Treating Cat Urine Problems

Cat urine problems may develop due to behavioral reasons or medical reasons. Cats are sensitive and if they’re interrupted when they use the litter box or if they’re unhappy about the presence of guests, they react by not using the litter box. Such instances are indications of a behavioral problem. However, if your cat is suffering from a feline lower urinary tract disorder, he would associate the pain of urination with the litter box and stop using it. This is an instance of a medical problem.

Guidelines to Solve Behavioral Urine Problems: 

  • Restrict water intake a couple of hours before bedtime.
  • Place more litter boxes around the house and keep them clean.
  • Startle your cat when he exhibits bad urinary behavior and reinforce the message by saying “No”.
  • Clean any area previously urinated upon thoroughly, as cats return to the smell to urinate again.
  • Use ammonia-free detergents as the smell of ammonia is similar to cat urine smell and attracts them to urinate in appropriate places.

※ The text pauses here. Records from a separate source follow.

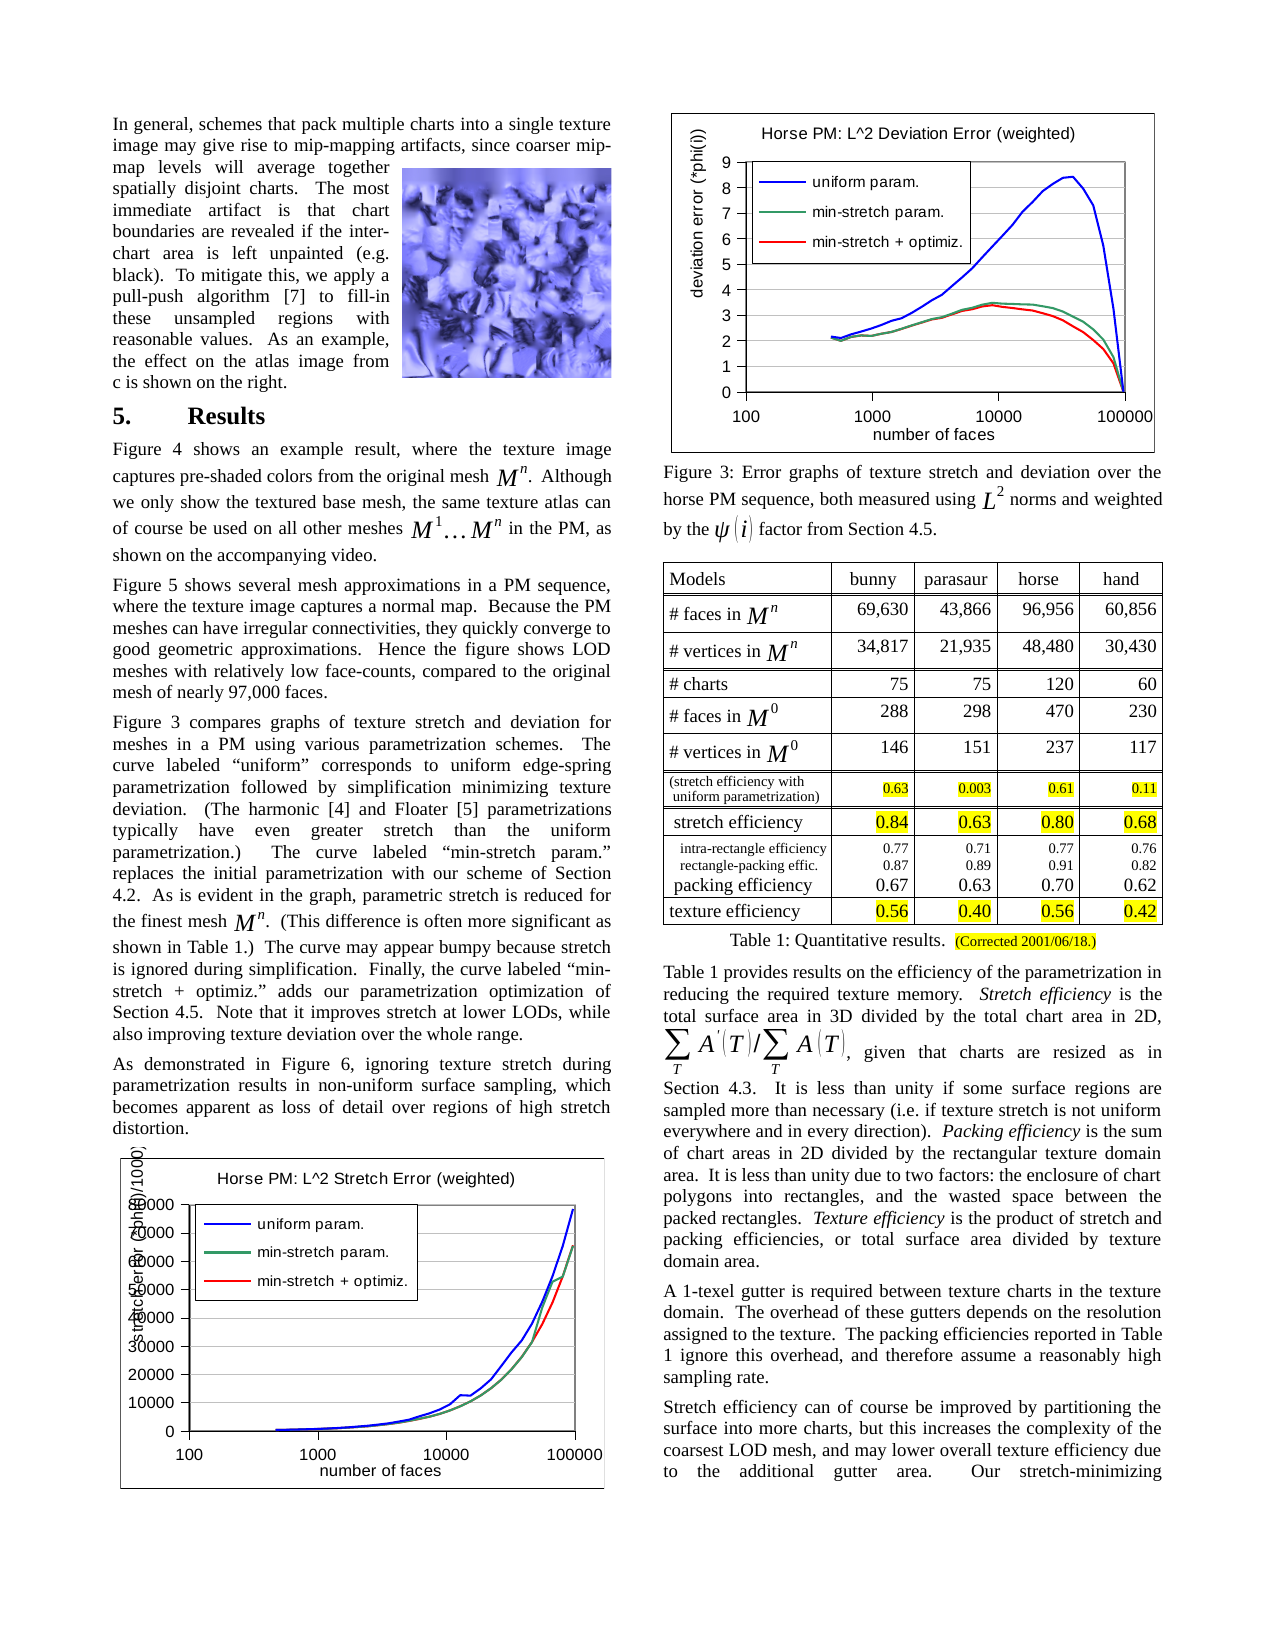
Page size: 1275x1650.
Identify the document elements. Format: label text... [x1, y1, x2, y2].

table_cell # faces in [664, 698, 831, 733]
table_cell 0.91 [998, 857, 1079, 873]
table_cell 0.77 [998, 836, 1079, 857]
table_cell 0.80 [998, 809, 1079, 835]
table_cell 298 [915, 698, 997, 733]
table_header parasaur [915, 563, 997, 593]
table_cell 0.89 [915, 857, 997, 873]
table_cell 60,856 [1080, 596, 1162, 632]
subtitle Results [112, 401, 612, 430]
text In general, schemes that pack multiple charts into a single texture image may give rise to mip-mapping artifacts, since coarser mip-map levels will average together spatially disjoint charts. The most immediate artifact is that chart boundaries are revealed if the inter-chart area is left unpainted (e.g. black). To mitigate this, we apply a pull-push algorithm [7] to fill-in these unsampled regions with reasonable values. As an example, the effect on the atlas image from Figure 4c is shown on the right. [112, 112, 612, 393]
table_cell Table : Quantitative results. (Corrected 2001/06/18.) [663, 925, 1162, 951]
table_header hand [1080, 563, 1162, 593]
table_cell 470 [998, 698, 1079, 733]
table_cell 0.40 [915, 898, 997, 924]
table_cell stretch efficiency [664, 809, 831, 835]
table_cell 69,630 [832, 596, 914, 632]
table_cell 0.56 [832, 898, 914, 924]
table_cell 0.77 [832, 836, 914, 857]
table_cell 0.63 [832, 773, 914, 806]
table_cell 230 [1080, 698, 1162, 733]
table_cell 0.003 [915, 773, 997, 806]
table_cell 146 [832, 734, 914, 769]
table_cell 0.61 [998, 773, 1079, 806]
table_header [113, 1147, 612, 1495]
table_cell 288 [832, 698, 914, 733]
table_cell 0.70 [998, 874, 1079, 897]
table_cell 34,817 [832, 633, 914, 668]
table_cell # charts [664, 671, 831, 697]
table_header Models [664, 563, 831, 593]
table_cell # faces in [664, 596, 831, 632]
table_cell 30,430 [1080, 633, 1162, 668]
text Figure 4 shows an example result, where the texture image captures pre-shaded colors from the original mesh . Although we only show the textured base mesh, the same texture atlas can of course be used on all other meshes in the PM, as shown on the accompanying video. [112, 438, 612, 565]
table_cell 60 [1080, 671, 1162, 697]
table_cell 96,956 [998, 596, 1079, 632]
table_cell 48,480 [998, 633, 1079, 668]
table_cell 0.82 [1080, 857, 1162, 873]
table_header horse [998, 563, 1079, 593]
text A 1-texel gutter is required between texture charts in the texture domain. The overhead of these gutters depends on the resolution assigned to the texture. The packing efficiencies reported in Table 1 ignore this overhead, and therefore assume a reasonably high sampling rate. [663, 1279, 1162, 1387]
table_cell 120 [998, 671, 1079, 697]
table_cell texture efficiency [664, 898, 831, 924]
picture [402, 168, 612, 378]
table_cell # vertices in [664, 633, 831, 668]
table_cell packing efficiency [664, 874, 831, 897]
table_cell 43,866 [915, 596, 997, 632]
table_cell (stretch efficiency with uniform parametrization) [664, 773, 831, 806]
table_cell rectangle-packing effic. [664, 857, 831, 873]
table_cell 0.84 [832, 809, 914, 835]
table_cell 0.67 [832, 874, 914, 897]
table_cell 0.68 [1080, 809, 1162, 835]
text As demonstrated in Figure 6, ignoring texture stretch during parametrization results in non-uniform surface sampling, which becomes apparent as loss of detail over regions of high stretch distortion. [112, 1053, 612, 1139]
table_cell 75 [915, 671, 997, 697]
table_header bunny [832, 563, 914, 593]
table_cell 0.87 [832, 857, 914, 873]
table_cell 21,935 [915, 633, 997, 668]
table_cell 0.71 [915, 836, 997, 857]
text Figure 3 compares graphs of texture stretch and deviation for meshes in a PM using various parametrization schemes. The curve labeled “uniform” corresponds to uniform edge-spring parametrization followed by simplification minimizing texture deviation. (The harmonic [4] and Floater [5] parametrizations typically have even greater stretch than the uniform parametrization.) The curve labeled “min-stretch param.” replaces the initial parametrization with our scheme of Section 4.2. As is evident in the graph, parametric stretch is reduced for the finest mesh . (This difference is often more significant as shown in Table 1.) The curve may appear bumpy because stretch is ignored during simplification. Finally, the curve labeled “min-stretch + optimiz.” adds our parametrization optimization of Section 4.5. Note that it improves stretch at lower LODs, while also improving texture deviation over the whole range. [112, 711, 612, 1044]
table_cell 0.56 [998, 898, 1079, 924]
table_cell 0.63 [915, 874, 997, 897]
table_cell [663, 113, 1162, 459]
table_cell intra-rectangle efficiency [664, 836, 831, 857]
text Stretch efficiency can of course be improved by partitioning the surface into more charts, but this increases the complexity of the coarsest LOD mesh, and may lower overall texture efficiency due to the additional gutter area. Our stretch-minimizing parametrization allows larger charts with fewer undersampling artifacts. [663, 1396, 1162, 1482]
table_cell 151 [915, 734, 997, 769]
text Figure 5 shows several mesh approximations in a PM sequence, where the texture image captures a normal map. Because the PM meshes can have irregular connectivities, they quickly converge to good geometric approximations. Hence the figure shows LOD meshes with relatively low face-counts, compared to the original mesh of nearly 97,000 faces. [112, 573, 612, 703]
table_cell 0.63 [915, 809, 997, 835]
table_cell # vertices in [664, 734, 831, 769]
table_cell Figure : Error graphs of texture stretch and deviation over the horse PM sequence, both measured using norms and weighted by the factor from Section 4.5. [663, 459, 1162, 555]
text Table 1 provides results on the efficiency of the parametrization in reducing the required texture memory. Stretch efficiency is the total surface area in 3D divided by the total chart area in 2D, , given that charts are resized as in Section 4.3. It is less than unity if some surface regions are sampled more than necessary (i.e. if texture stretch is not uniform everywhere and in every direction). Packing efficiency is the sum of chart areas in 2D divided by the rectangular texture domain area. It is less than unity due to two factors: the enclosure of chart polygons into rectangles, and the wasted space between the packed rectangles. Texture efficiency is the product of stretch and packing efficiencies, or total surface area divided by texture domain area. [663, 961, 1162, 1271]
table_cell 75 [832, 671, 914, 697]
table_cell 0.62 [1080, 874, 1162, 897]
table_cell 117 [1080, 734, 1162, 769]
table_cell 0.76 [1080, 836, 1162, 857]
table_cell 237 [998, 734, 1079, 769]
table_cell 0.11 [1080, 773, 1162, 806]
table_cell 0.42 [1080, 898, 1162, 924]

Conditions that Affect the Feline Urinary Tract:

  • Cystitis which is an inflammation of the bladder
  • Urethritis or inflammation of the urethra
  • Bladder stones that may occur due to feline urinary crystals
  • Tumors in the bladder
  • Idiopathic cystitis where the reason for inflammation of the bladder remains unknown

Diagnosis and Treatment

If you observe any symptoms such as bloody urine, frequent urination or painful urination, seek prompt medical help. A urine analysis will confirm or rule out infection, crystals or a behavioral problem. A blood test will also confirm underlying health conditions such as diabetes. X-rays and ultrasound help to diagnose bladder stones or crystals.

In case of an infection, your vet will prescribe antibiotics and medication to relieve the pain. If the presence of stones is diagnosed, surgery is the solution, and if crystals are the cause of the problem, your cat will be put on a special diet for a period of 6 to 8 weeks. This prescription diet changes the pH of the urine and helps dissolve the crystals. Antibiotics are also prescribed to prevent secondary infections, as are other medications that relieve pain and discomfort. After the crystals have dissolved, the cat is placed on a maintenance diet to prevent future crystals from forming. If diabetes is the cause of the urinary problem, the vet will prescribe medication to control pet blood glucose levels.

Tips to Prevent Feline Lower Urinary Tract Disorders:

  • Feed high quality canned food to your cat, as cats should get most of their water from their food.
  • Ensure that your cat has access to plenty of fresh, clean water.
  • Do not feed your cat dry foods exclusively, as these contribute to dehydration and urine concentration.
  • Feed meals regularly, timing them, rather than leaving food readily available.
  • Ensure the health of your cat with a nutritious diet, plenty of exercise and hygienic conditions.
  • Cat urinary problems are primarily stress related. Hence, it is best to address underlying emotional problems that cause stress.

Since cat urinary problems are distressing for both pets and their care takers, it’s best to resolve them at the earliest with vet assistance and supportive care.